In 2001, Georgia Power created what it called a “workplace ethics program” (WEP), which combined the Equal Employment Opportunity and Corporate Concerns programs. According to the court, Georgia Power “created the WEP only after learning [union] ‘employees did not feel that they were being represented properly’.”

The WEP was adopted unilaterally, without consultation with the International Brotherhood of Electrical Workers, which had been the exclusive bargaining representative for union workers for more than 50 years. The WEP included a peer-review process in which panels of union and non-union employees reviewed management decisions regarding such issues as discharge, discipline or demotion. Union members were free to invoke the WEP process or the previously established grievance procedures. When a union employee filed a claim under the WEP, the union was not notified and did not represent its members in the WEP process.

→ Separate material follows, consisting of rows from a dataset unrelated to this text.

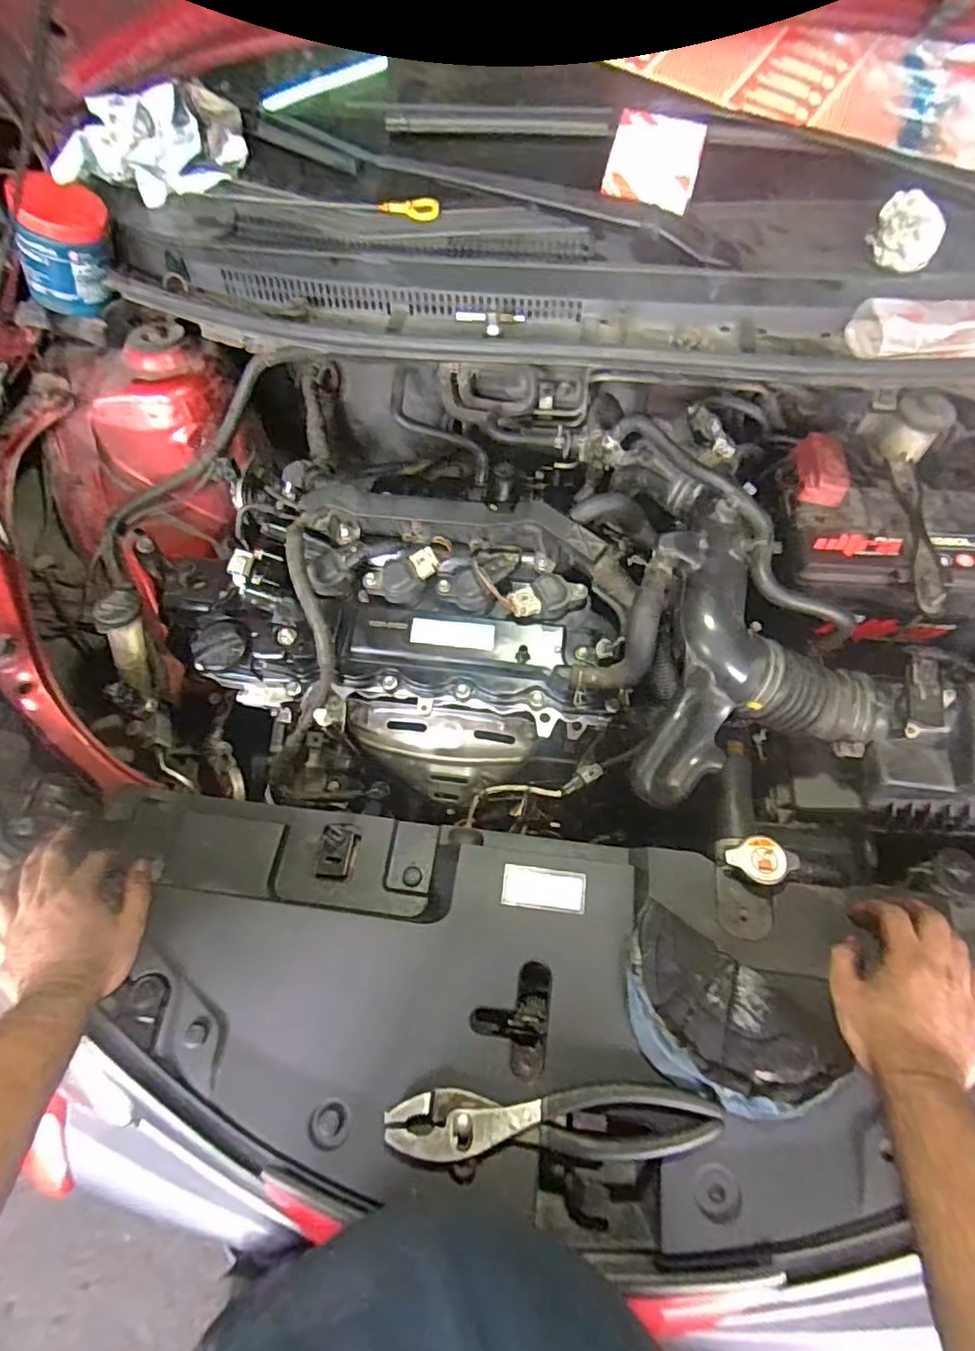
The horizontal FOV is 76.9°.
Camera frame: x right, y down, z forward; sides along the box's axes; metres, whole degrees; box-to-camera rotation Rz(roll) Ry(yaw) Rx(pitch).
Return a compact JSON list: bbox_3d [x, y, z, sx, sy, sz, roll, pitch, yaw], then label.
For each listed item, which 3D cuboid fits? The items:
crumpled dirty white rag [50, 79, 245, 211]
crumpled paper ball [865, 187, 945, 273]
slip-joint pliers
[{"bbox_3d":[-0.383,-0.601,0.701,0.203,0.090,0.039,-20,59,-11],"label":"crumpled dirty white rag"},{"bbox_3d":[0.407,-0.430,0.594,0.057,0.044,0.066,13,59,9],"label":"crumpled paper ball"},{"bbox_3d":[0.050,0.335,0.460,0.245,0.007,0.045,-1,57,1],"label":"slip-joint pliers"}]

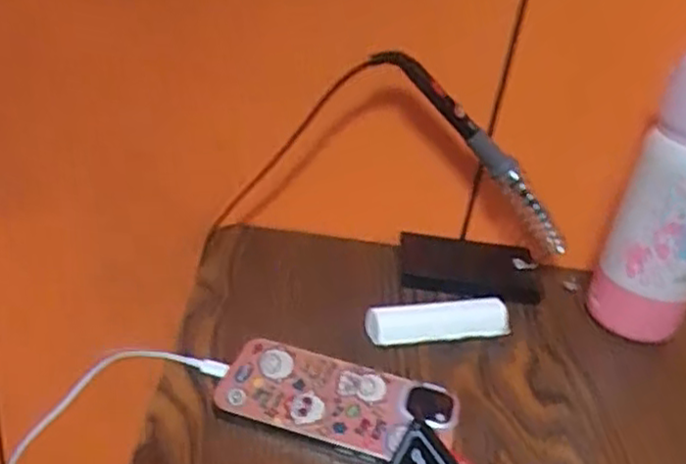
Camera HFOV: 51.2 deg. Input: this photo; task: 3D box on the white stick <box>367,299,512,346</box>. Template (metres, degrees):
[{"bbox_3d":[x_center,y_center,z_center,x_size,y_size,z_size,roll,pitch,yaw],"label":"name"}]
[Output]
[{"bbox_3d":[0.071,0.068,0.540,0.111,0.025,0.028,0,31,-16],"label":"white stick"}]

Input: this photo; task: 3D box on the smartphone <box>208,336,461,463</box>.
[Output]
[{"bbox_3d":[-0.003,0.107,0.454,0.147,0.013,0.068,15,30,9],"label":"smartphone"}]

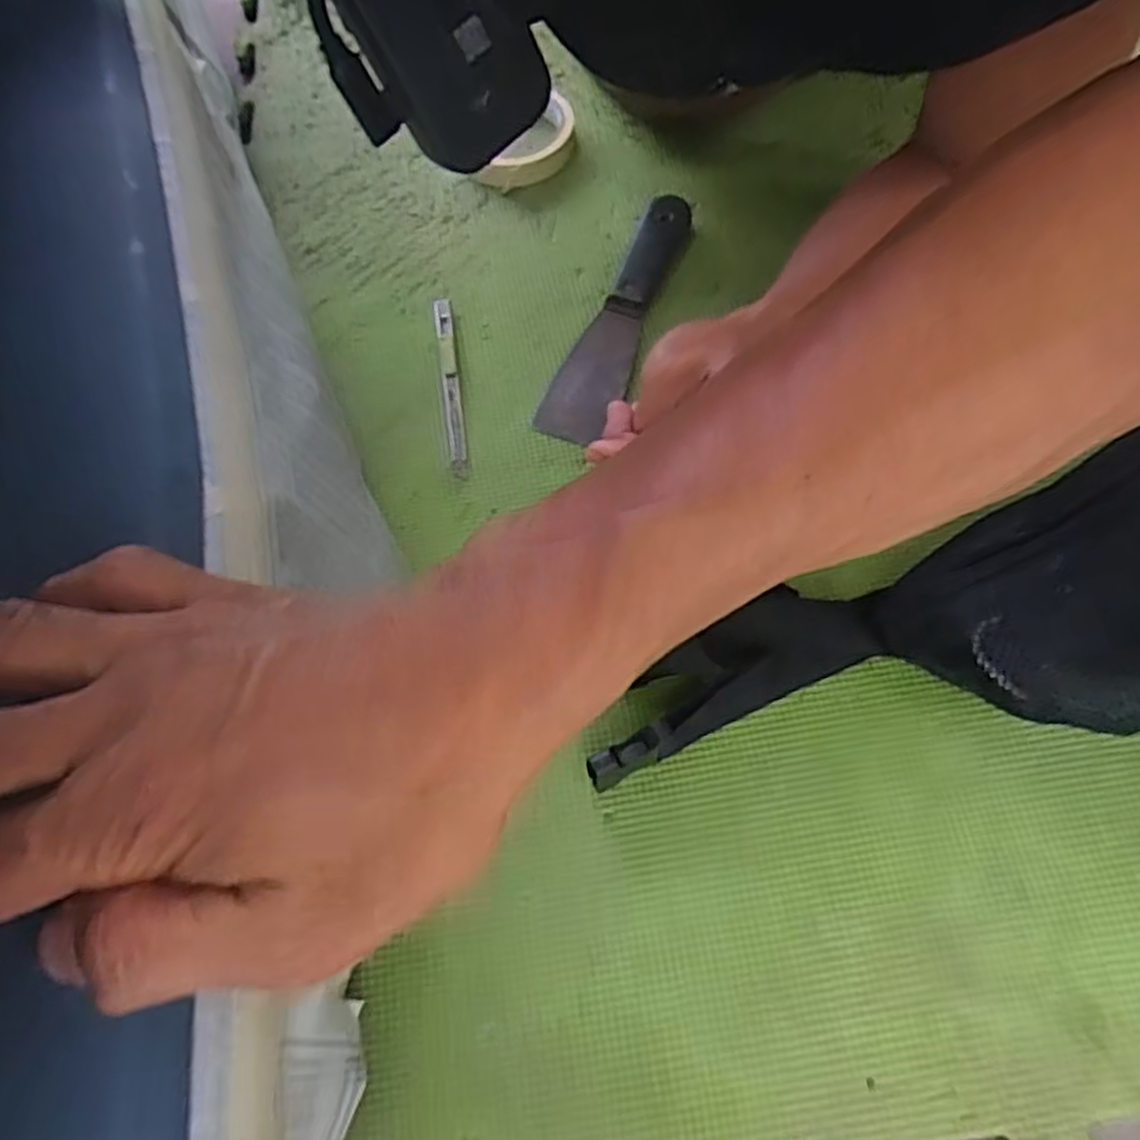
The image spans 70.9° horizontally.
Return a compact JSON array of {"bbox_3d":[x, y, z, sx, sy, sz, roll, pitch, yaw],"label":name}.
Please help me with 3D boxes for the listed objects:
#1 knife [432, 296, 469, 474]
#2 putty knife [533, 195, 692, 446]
[{"bbox_3d":[-0.076,-0.119,0.508,0.013,0.009,0.135,-9,67,-1],"label":"knife"},{"bbox_3d":[0.038,-0.166,0.516,0.043,0.016,0.191,23,70,12],"label":"putty knife"}]

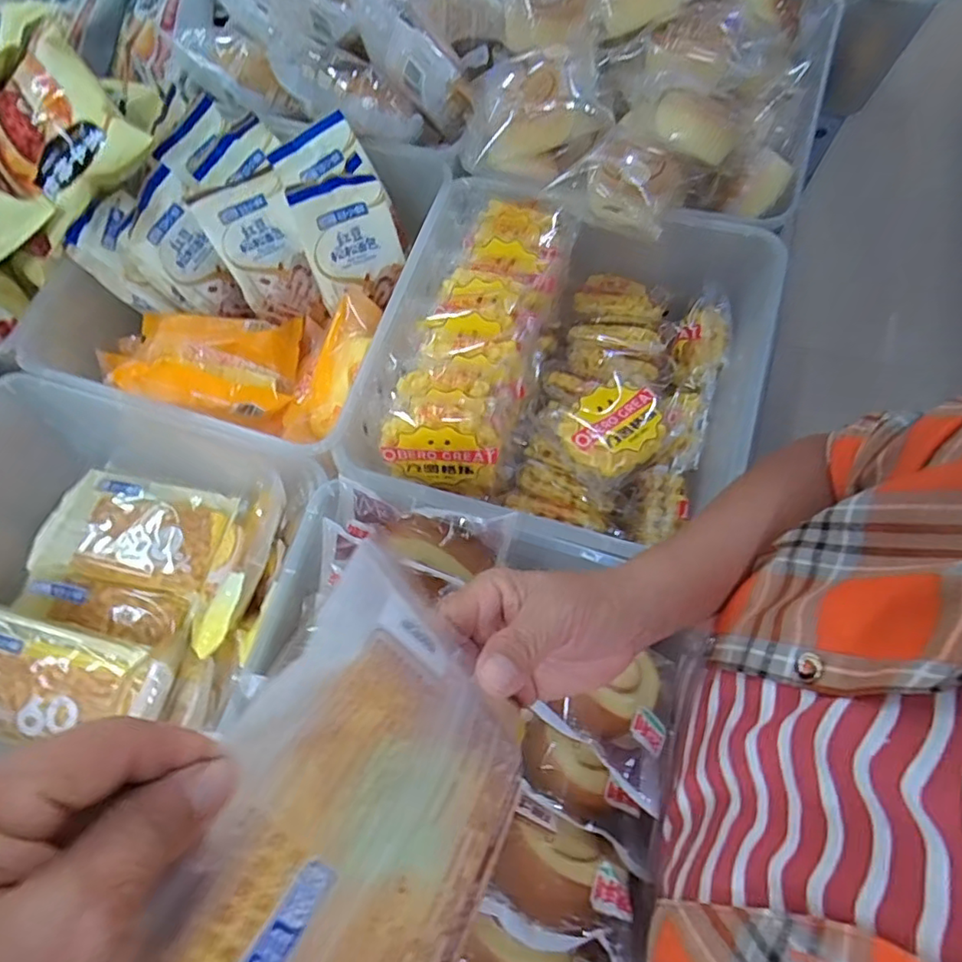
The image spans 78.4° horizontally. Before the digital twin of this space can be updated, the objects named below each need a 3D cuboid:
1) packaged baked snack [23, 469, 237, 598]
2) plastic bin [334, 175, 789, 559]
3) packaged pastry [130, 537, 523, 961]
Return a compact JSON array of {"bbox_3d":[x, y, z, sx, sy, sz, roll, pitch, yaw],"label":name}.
[{"bbox_3d":[-0.299,0.041,0.509,0.151,0.028,0.091,9,70,6],"label":"packaged baked snack"},{"bbox_3d":[0.057,-0.084,0.444,0.256,0.110,0.251,18,71,9],"label":"plastic bin"},{"bbox_3d":[-0.035,0.109,0.197,0.111,0.016,0.141,49,49,-19],"label":"packaged pastry"}]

The union challenged the WEP, arguing that it had been adopted in violation of the National Labor Relations Act because it was not subject to bargaining. The National Labor Relations Board agreed and, on appeal, the Atlanta-based 11th Circuit Court of Appeals affirmed.

The court said that the WEP established grievance procedures and therefore was a mandatory subject of collective bargaining. “[I]t was rational for the [Labor Relations] Board to conclude that the unilateral whittling away at grievance procedures by creating a parallel system like the WEP also impacted terms and conditions of employment,” the court ruled.

No “End Run” Around Bargaining

Servodidio, of Duane Morris, says it was probably a misnomer to classify the program in the Georgia Power case as a workplace ethics program. “This ‘workplace ethics program’ was, in essence, a peer review process consisting of some bargaining unit employees and some non-bargaining unit employees whereby an employee had the ability to grieve a dispute over a discipline or discharge decision but then revert to pre-existing union negotiated procedures allowing for binding arbitration,” Servodidio notes. “Whether you label it an ethics program or not, under the court’s holding employers should understand that you can’t do an end-run around the exclusive collective bargaining representative when implementing a dispute resolution program that is a mandatory subject of bargaining.”

According to Servodidio, most collective bargaining agreements “have a management rights clause which typically reserves to management the explicit right to adopt reasonable workplace rules and management can unilaterally implement such rules of conduct unless it gives up that right in the collective bargaining agreement.”

If an employer “retains the exclusive right to implement workplace rules in its collective bargaining agreement, [the company is] able to establish the typical type of ethics program—which outlines ethics standards and rules of conduct—unilaterally,” Servodido adds. “In so doing, the union may have only a limited right to challenge the program on the grounds that the rules were not reasonable or the employee was not on notice of the program. Some [CBAs] don’t have a strong management rights clause but, if you have a typical management rights clause, you’re allowed to implement reasonable work rules unilaterally.”

Reynvaan, of Perkins Coie, notes that companies that don’t have the benefit of a strong management rights clause in the collective bargaining agreement can limit the application of a corporate ethics program to non-union employees. Companies also can unilaterally adopt an ethics program by citing legal obligations such as those imposed by the Sarbanes-Oxley Act. “If you do a narrow workplace ethics program that is intended to comply with Sarbanes-Oxley, then the employer is on very solid ground to go in and do that [without bargaining with the union],” Reynvaan says.